ABSTRACT:
Objectives:
No previous study has focused on recognition of myocardial infarction (MI) and the presence of both depressive and anxiety disorders in a large population-based sample. The aim of this study was to investigate the association of recognized MI (RMI) and unrecognized MI (UMI) with depressive and anxiety disorders.
Methods:
Analyses included 125,988 individuals enrolled in the Lifelines study. Current mental disorders according to the DSM-IV were assessed with the Mini International Neuropsychiatric Interview.
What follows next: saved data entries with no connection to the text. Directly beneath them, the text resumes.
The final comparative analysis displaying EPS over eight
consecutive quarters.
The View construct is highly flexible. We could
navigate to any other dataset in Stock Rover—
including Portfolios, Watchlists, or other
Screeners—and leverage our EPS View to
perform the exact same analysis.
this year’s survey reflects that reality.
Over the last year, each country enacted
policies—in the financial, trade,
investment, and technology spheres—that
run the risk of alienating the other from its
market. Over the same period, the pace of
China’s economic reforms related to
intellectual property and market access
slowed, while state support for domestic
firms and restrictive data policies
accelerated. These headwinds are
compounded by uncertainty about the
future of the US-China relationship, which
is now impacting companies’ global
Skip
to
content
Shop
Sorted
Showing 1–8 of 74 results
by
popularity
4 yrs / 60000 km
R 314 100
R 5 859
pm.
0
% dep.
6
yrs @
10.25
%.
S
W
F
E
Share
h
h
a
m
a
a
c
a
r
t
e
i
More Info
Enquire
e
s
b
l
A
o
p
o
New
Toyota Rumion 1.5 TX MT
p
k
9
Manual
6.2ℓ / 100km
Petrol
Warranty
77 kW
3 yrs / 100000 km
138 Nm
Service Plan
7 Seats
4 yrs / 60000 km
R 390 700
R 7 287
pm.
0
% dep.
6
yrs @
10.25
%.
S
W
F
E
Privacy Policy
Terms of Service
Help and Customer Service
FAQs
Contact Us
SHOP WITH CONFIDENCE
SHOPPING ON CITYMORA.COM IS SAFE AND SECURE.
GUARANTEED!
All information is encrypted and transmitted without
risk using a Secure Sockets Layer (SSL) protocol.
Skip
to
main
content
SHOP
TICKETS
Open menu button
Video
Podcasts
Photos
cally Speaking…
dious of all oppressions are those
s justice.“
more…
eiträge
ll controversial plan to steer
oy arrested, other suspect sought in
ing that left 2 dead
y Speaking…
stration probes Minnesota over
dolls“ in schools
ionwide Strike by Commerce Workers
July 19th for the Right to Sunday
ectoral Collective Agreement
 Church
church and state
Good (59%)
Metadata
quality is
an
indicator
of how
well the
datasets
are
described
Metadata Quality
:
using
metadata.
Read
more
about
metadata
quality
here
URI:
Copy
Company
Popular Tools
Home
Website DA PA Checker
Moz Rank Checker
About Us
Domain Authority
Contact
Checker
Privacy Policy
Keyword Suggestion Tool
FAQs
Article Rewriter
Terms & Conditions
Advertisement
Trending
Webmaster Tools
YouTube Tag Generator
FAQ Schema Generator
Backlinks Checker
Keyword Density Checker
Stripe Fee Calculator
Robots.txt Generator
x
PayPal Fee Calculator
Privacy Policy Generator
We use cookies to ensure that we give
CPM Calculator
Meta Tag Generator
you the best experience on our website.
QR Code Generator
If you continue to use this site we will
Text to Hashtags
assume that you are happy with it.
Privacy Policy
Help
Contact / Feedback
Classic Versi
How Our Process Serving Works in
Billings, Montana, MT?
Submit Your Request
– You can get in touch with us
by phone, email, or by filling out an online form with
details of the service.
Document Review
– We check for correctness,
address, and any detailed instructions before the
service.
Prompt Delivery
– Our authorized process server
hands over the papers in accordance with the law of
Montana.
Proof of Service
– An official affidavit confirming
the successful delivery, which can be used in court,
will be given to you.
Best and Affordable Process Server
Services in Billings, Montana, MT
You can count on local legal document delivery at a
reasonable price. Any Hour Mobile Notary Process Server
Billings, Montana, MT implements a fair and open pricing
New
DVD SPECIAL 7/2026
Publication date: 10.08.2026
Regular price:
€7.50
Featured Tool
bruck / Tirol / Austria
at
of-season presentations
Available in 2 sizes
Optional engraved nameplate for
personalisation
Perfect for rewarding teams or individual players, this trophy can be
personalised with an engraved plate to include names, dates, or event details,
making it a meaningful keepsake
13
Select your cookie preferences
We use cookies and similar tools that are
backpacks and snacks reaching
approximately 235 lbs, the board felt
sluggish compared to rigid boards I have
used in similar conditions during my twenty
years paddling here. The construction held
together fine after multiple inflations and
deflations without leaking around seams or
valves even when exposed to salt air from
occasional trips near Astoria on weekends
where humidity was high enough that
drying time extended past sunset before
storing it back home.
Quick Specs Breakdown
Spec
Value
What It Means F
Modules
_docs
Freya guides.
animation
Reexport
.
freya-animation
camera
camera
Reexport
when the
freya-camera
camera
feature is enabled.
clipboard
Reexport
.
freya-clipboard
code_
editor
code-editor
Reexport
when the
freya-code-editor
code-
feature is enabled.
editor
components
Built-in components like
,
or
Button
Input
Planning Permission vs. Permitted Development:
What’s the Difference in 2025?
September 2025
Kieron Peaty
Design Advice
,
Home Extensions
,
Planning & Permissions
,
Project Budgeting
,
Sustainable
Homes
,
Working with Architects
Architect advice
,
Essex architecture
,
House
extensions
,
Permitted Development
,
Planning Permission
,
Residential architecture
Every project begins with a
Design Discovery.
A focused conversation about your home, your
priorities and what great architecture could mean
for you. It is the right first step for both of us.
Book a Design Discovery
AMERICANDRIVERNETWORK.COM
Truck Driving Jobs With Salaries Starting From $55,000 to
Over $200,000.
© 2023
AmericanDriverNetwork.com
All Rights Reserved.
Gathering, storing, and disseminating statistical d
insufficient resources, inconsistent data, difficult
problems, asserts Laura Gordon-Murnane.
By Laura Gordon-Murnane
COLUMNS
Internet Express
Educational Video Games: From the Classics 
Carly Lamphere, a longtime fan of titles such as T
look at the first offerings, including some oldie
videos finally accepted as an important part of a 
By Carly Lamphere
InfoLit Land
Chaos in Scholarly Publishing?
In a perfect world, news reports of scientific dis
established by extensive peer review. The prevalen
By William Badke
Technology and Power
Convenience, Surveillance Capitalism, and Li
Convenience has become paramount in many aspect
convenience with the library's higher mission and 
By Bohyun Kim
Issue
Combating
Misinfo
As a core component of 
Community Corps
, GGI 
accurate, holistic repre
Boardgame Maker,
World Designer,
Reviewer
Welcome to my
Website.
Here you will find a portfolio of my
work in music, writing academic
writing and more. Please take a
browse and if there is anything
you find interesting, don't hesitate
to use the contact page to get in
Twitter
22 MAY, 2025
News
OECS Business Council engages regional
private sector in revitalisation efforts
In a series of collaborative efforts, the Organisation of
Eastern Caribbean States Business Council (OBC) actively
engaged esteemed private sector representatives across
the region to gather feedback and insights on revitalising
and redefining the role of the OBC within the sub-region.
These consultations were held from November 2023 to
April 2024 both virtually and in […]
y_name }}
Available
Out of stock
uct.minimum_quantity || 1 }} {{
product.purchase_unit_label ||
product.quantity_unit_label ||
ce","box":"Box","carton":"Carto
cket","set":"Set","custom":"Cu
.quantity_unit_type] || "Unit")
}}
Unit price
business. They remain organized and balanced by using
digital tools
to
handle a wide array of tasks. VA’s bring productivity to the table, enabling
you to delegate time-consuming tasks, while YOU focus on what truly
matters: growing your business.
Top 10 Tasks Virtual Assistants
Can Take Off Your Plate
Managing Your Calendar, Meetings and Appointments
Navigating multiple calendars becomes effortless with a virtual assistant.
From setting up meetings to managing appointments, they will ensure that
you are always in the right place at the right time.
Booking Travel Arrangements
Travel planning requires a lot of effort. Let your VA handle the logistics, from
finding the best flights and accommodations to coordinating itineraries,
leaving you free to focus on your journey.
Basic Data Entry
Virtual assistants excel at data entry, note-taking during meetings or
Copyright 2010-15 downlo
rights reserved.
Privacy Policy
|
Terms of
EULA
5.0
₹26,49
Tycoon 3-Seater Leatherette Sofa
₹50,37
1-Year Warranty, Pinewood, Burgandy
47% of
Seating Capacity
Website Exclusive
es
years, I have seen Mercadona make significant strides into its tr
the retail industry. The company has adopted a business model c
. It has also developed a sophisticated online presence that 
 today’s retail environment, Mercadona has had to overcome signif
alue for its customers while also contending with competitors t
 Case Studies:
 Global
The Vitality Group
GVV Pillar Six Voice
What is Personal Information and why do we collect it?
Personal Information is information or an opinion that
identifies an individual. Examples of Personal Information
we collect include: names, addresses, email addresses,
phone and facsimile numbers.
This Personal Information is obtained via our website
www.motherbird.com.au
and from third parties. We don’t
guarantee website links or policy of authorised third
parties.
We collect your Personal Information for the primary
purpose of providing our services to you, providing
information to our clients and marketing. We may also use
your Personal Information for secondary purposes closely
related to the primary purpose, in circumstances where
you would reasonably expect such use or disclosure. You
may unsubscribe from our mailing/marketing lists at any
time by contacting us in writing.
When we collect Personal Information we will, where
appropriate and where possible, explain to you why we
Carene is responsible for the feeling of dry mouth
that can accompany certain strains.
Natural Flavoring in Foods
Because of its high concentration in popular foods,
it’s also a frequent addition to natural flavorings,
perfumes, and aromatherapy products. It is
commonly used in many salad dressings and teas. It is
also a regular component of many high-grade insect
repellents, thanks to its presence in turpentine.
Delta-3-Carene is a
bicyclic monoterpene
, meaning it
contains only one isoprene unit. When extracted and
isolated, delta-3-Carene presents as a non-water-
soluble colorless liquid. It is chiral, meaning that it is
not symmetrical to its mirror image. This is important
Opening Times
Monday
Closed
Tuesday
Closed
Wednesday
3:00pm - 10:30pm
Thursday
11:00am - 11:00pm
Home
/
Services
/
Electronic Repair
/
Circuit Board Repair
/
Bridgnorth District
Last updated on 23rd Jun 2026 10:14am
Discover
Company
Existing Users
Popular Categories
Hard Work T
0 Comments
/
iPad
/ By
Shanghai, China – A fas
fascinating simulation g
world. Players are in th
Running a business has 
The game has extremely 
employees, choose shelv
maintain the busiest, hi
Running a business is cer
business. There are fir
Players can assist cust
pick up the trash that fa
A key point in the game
UMI was detected using electrocardiography (ECG) in participants who did not report a history of MI. The classification of RMI was based on self-reported MI history together with either the use of antithrombotic medications or ECG signs of MI. Analyses were adjusted for age, sex, smoking, somatic comorbidities, and physical health-related quality of life as measured by the RAND 36-Item Health Survey in different models.
Results:
Participants with RMI had significantly higher odds of having any depressive and any anxiety disorder as compared with participants without MI (depressive disorder: OR=1.86; 95%CI:1.38-2.52; anxiety disorder: OR=1.60; 95%CI:1.32-1.94) after adjustment for age and sex. Participants with UMI did not differ from participants without MI (depressive disorder: OR=1.60; 95%CI:0.96-2.64; anxiety disorder: OR=0.73; 95%CI:0.48-1.11). After additional adjustment for somatic comorbidities and low physical health-related quality of life, the association between RMI with any depressive disorder was no longer statistically significant (OR=1.18; 95% CI:0.84-1.65), but the association with any anxiety disorder remained (OR=1.27; 95%CI:1.03-1.57).
Conclusions:
Recognition of MI appears to play a major role in the occurrence of anxiety, but not depressive, disorders.